--- Start Source ---

In the realm of criminal justice, the balance between ensuring public safety and upholding the rights of the accused is often precarious. Nowhere is this more evident than in Canada’s bail system, which has recently come under scrutiny following numerous incidents around the country involving consistent repeat offenders. Pointing to a recent incident in Victoria, BC, a case involved a suspected carjacker who was arrested three times inside of three days for break-ins. What happened each time? Caught, processed, and released.

The events in Victoria highlight a stark reality: despite being apprehended repeatedly for criminal activity, the individual in question was released each time, only to continue their suspected criminal activities. This revolving door phenomenon spotlights the shortcomings of a system that prioritizes liberty over public safety without adequate safeguards in place.

Canada’s bail system operates on the principle of presumed innocence, granting individuals the right to be released pending trial unless there are compelling reasons to detain them. While this approach is rooted in fundamental principles of justice, its implementation often falters in practice, as demonstrated by the Victoria case.

The Standards Council of Canada (SCC), a Crown corporation of the Government of Canada, concluded in a 2015 (St-Cloud) decision that “in Canadian law, the release of accused persons is the cardinal rule and detention, the exception.” In further 2017 (Antic) and 2020 (Zora) decisions, the SCC ruled that for most alleged crimes, release on bail at the earliest reasonable opportunity with minimal conditions is the default position. This system was based on English common law, dating back hundreds of years to stop prisoners escaping from jails while reducing the cost of incarceration by granting accused people bail if certain conditions were met. The problem with this? While the “granting accused people bail” part is still true, “certain conditions” are eroding.

--- End Source ---

*Set tasks*
A – Set down the passage on Canada's bail system word for word, from "In the realm" to "safeguards in place.".
B – Take the piece on Canada's bail system further from where it stops.
The lines after this point come from a separate source.

--- Start Given data ---

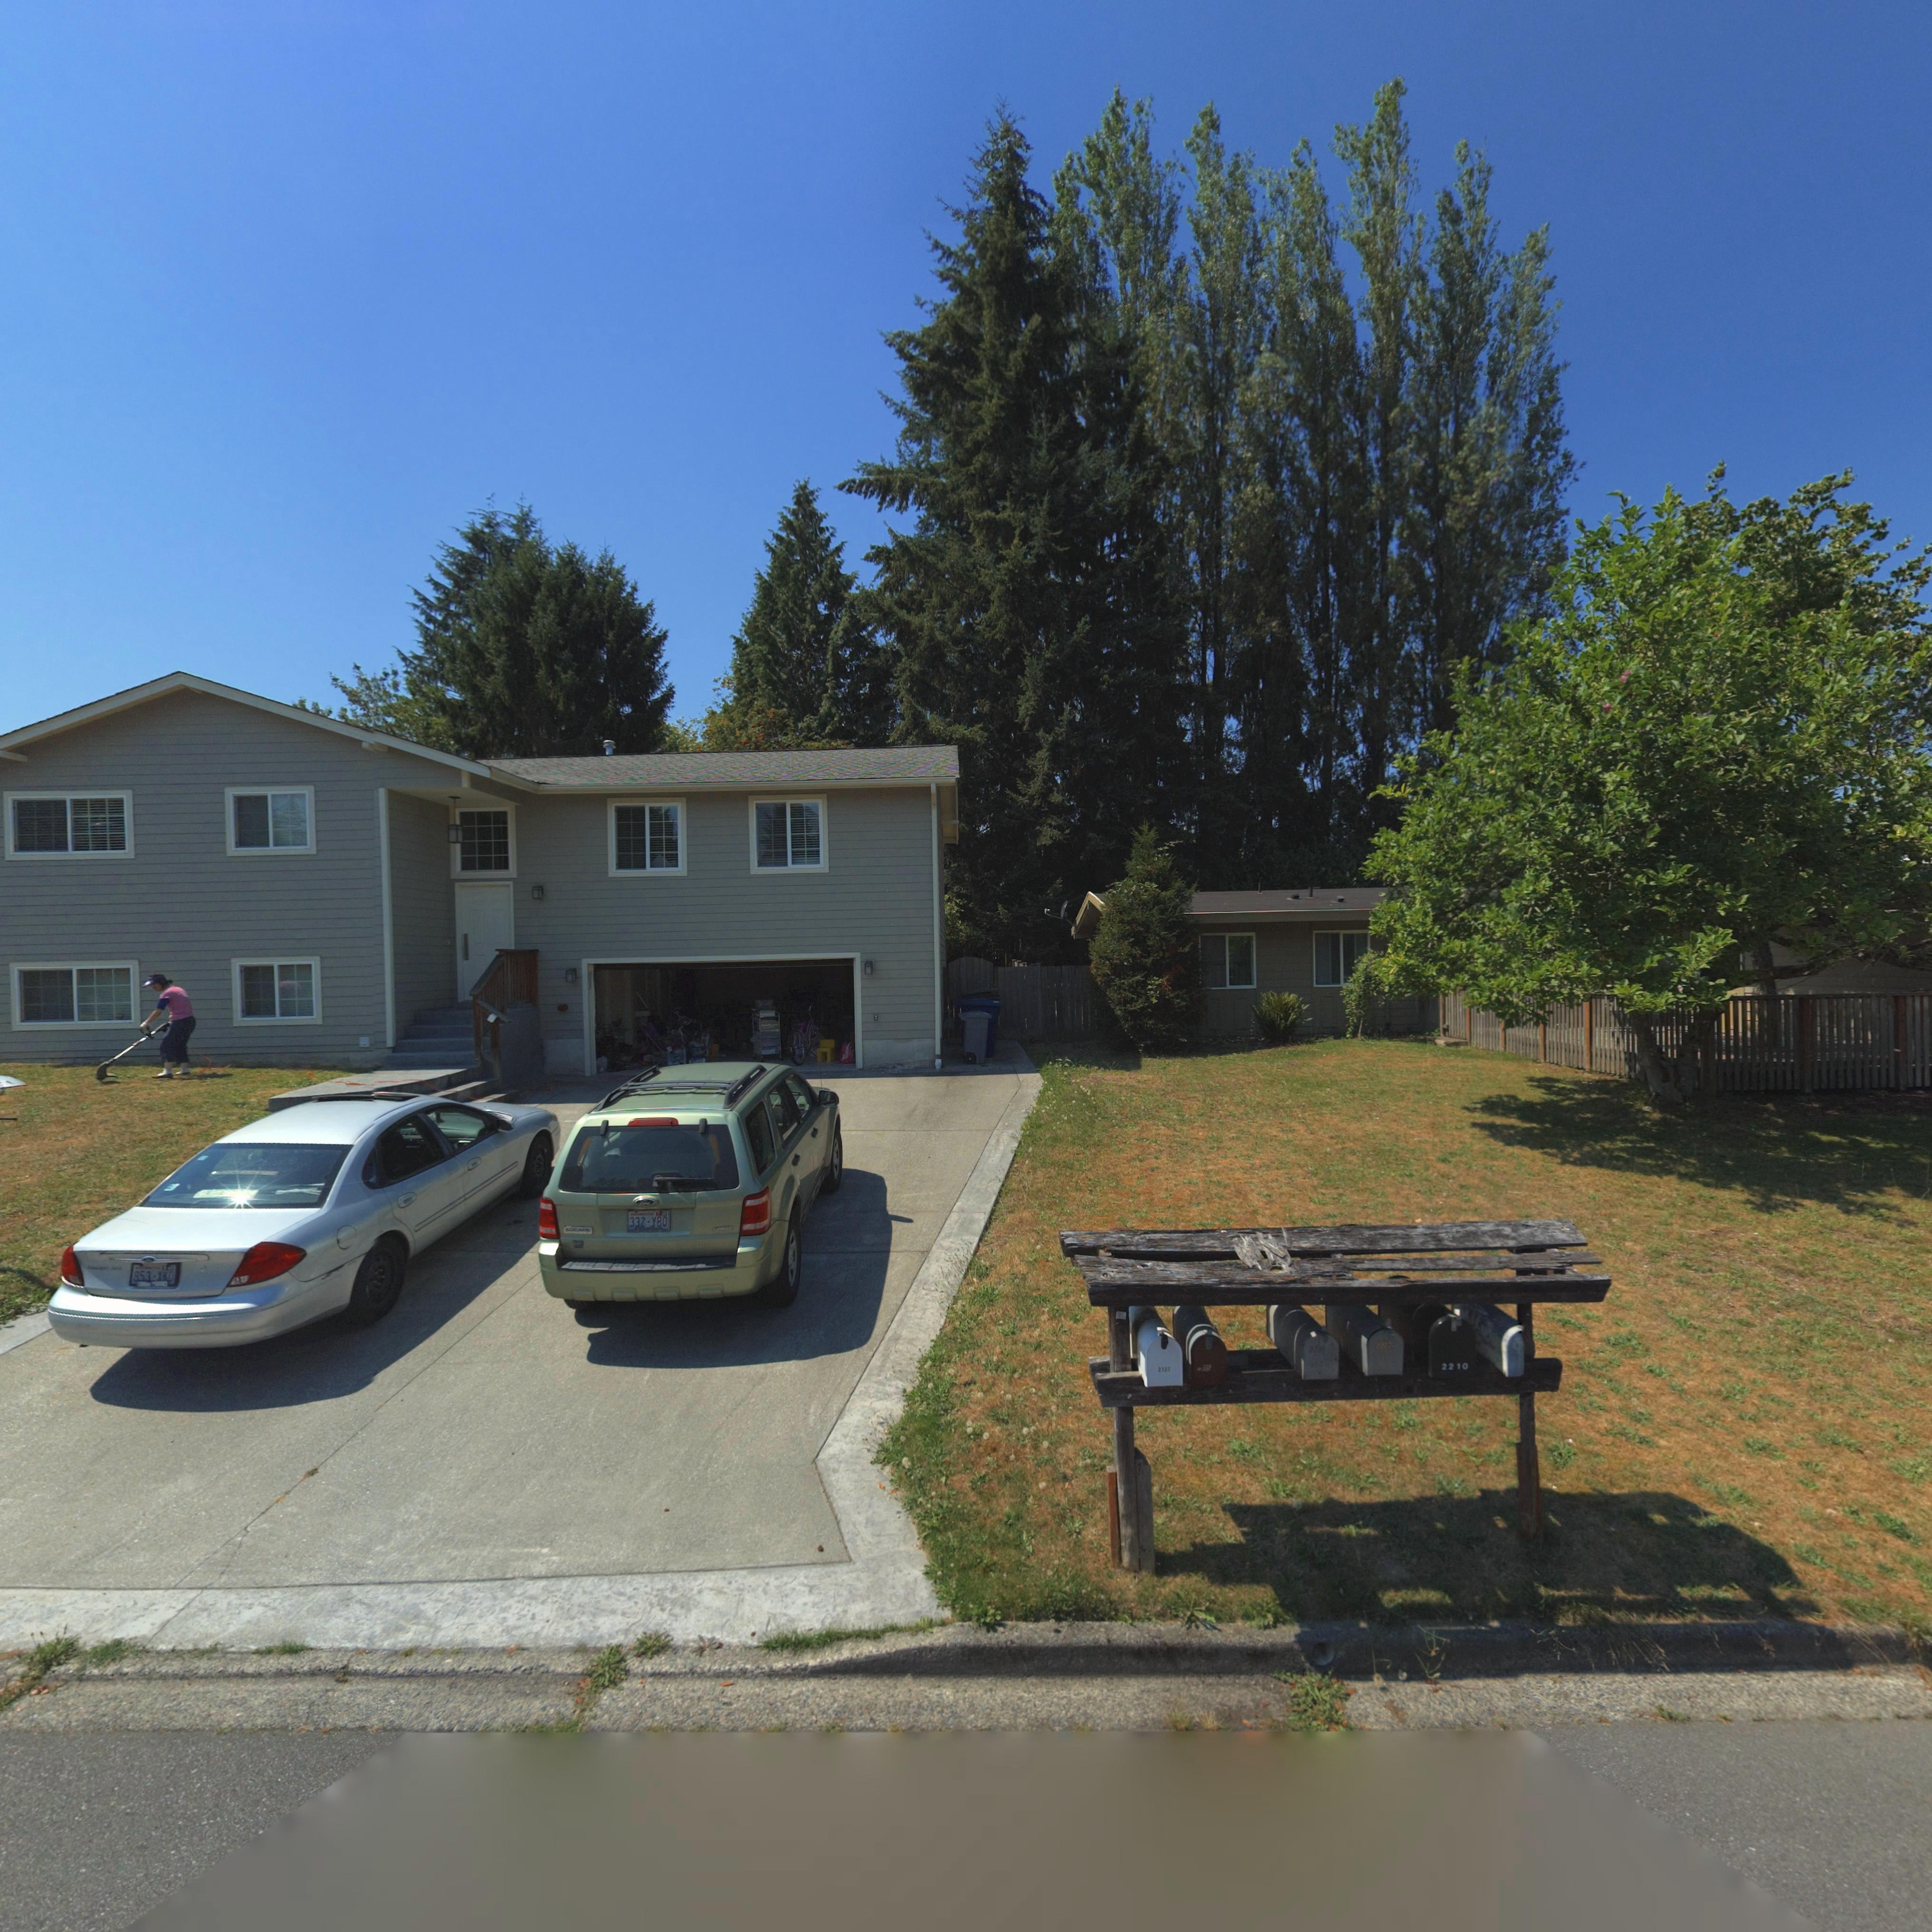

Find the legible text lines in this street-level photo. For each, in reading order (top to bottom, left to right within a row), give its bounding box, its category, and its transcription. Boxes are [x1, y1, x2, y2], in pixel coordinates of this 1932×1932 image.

--- End Given data ---

*Responses to the exercise*
A –
In the realm of criminal justice, the balance between ensuring public safety and upholding the rights of the accused is often precarious. Nowhere is this more evident than in Canada’s bail system, which has recently come under scrutiny following numerous incidents around the country involving consistent repeat offenders. Pointing to a recent incident in Victoria, BC, a case involved a suspected carjacker who was arrested three times inside of three days for break-ins. What happened each time? Caught, processed, and released.

The events in Victoria highlight a stark reality: despite being apprehended repeatedly for criminal activity, the individual in question was released each time, only to continue their suspected criminal activities. This revolving door phenomenon spotlights the shortcomings of a system that prioritizes liberty over public safety without adequate safeguards in place.

B –
The policies behind the concepts that have turned into “bail not jail” and “catch-and-release” were designed to prevent unnecessary pretrial detention, which can lead to undue hardship for defendants, including loss of employment, disruption of family life, and increased likelihood of reoffending upon release. However, it is also important to consider that this emphasis on release at all costs can undermine public safety when individuals with a history of criminal behaviour are repeatedly granted bail without appropriate conditions or oversight.

Further, the lack of meaningful consequences for breaching bail conditions can encourage offenders while eroding public trust in the justice system. When individuals repeatedly break the conditions of their release without facing meaningful repercussions, it sends a message that accountability is optional, undermining the deterrent effect of the law.

In cases like that of the suspected carjacker in Victoria, the failures to address repeat offenses come from a lack of assessment on the likelihood of an individual reoffending. There are more severe cases with the same issue – in December of 2022, an Ontario Provincial Police officer lost their life in the line of duty at the hands of an individual who was out on bail with an extensive criminal history. The devastating loss of a dedicated public servant should not just become a statistic – it should serve an important reminder of the potential consequences when individuals with a history of criminal behaviour are granted bail without adequate safeguards in place.

While the bail system is important, it needs reform with a risk-based approach that assesses the likelihood of reoffending and the potential risk posed to the community before determining whether to grant release. This reform should prioritize the safety of the public while ensuring that defendants’ rights are respected, and that their individual circumstances are taken into account. Recent incidents caused by Canada’s bail system serve as a sobering reminder of the need to reevaluate Canada’s “bail not jail” policy. By implementing reforms that prioritize risk assessment, accountability, and support for defendants, Canada needs to have a focus on building a more equitable and effective criminal justice system.

While the presumption of innocence is a cornerstone of our justice system, criminal history and immediately available evidence should be considered before deciding how innocent an individual is – if not, at what point does repeat criminal activity become a threat to public safety?